This course gives an introduction to the field of data mining. The course is relatively practically oriented, focusing on applicable algorithms. Practical exercises will involve both use of a freely available data mining package and individual implementation of algorithms.
The course will cover the following main topics:
- The data mining process
- Cluster analysis
- Data pre-processing
- Pattern and association mining
- Classification and prediction
Application examples will be given from domains including demographics, image processing and healthcare.
Intended learning outcomes
After the course, the student should be able to:
- Analyze data mining problems and reason about the most appropriate methods to apply to a given dataset and knowledge extraction need.
- Implement basic pre-processing, association mining, classification and clustering algorithms.

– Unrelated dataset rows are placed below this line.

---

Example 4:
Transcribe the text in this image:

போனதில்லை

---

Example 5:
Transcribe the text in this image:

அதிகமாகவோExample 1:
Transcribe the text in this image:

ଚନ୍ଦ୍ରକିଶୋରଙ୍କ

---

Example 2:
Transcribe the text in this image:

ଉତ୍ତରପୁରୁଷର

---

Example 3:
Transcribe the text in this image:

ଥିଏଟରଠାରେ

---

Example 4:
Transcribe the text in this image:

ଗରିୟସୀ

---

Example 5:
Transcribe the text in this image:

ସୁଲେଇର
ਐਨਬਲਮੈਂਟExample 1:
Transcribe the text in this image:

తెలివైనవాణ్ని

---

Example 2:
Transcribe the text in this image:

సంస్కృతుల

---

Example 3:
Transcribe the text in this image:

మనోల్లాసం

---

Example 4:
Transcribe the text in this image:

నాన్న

- Apply and reflect on advanced pre-processing, association mining, classification and clustering algorithms.
- Work efficiently in groups and evaluate the algorithms on real-world problems.
Ordinary examExam type:
D: Submission of written work with following oral, external (7-trinsskala)

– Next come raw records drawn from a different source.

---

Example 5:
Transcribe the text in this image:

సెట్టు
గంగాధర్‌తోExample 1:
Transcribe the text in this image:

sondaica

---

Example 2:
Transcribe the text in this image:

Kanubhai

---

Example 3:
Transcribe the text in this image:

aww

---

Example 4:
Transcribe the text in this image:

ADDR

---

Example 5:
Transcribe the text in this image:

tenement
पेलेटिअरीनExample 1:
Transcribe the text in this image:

D2G: Submission of written work for groups with following oral exam supplemented by the work submitted. The group has a shared responsibility for the content of the report.
Mixed exam 1
The students make a joint presentation followed by a group dialogue. Subsequently the students are having individual examination with presentation and / or dialogue with the supervisor and external examiner while the rest of the group is outside the room.
Duration: 20 minutes per student.
The oral exam will cover the entire course's material. The written hand-in is the result of a self-selected data mining project performed in a group of three. The written submission will allow for an allocation of effort in the group.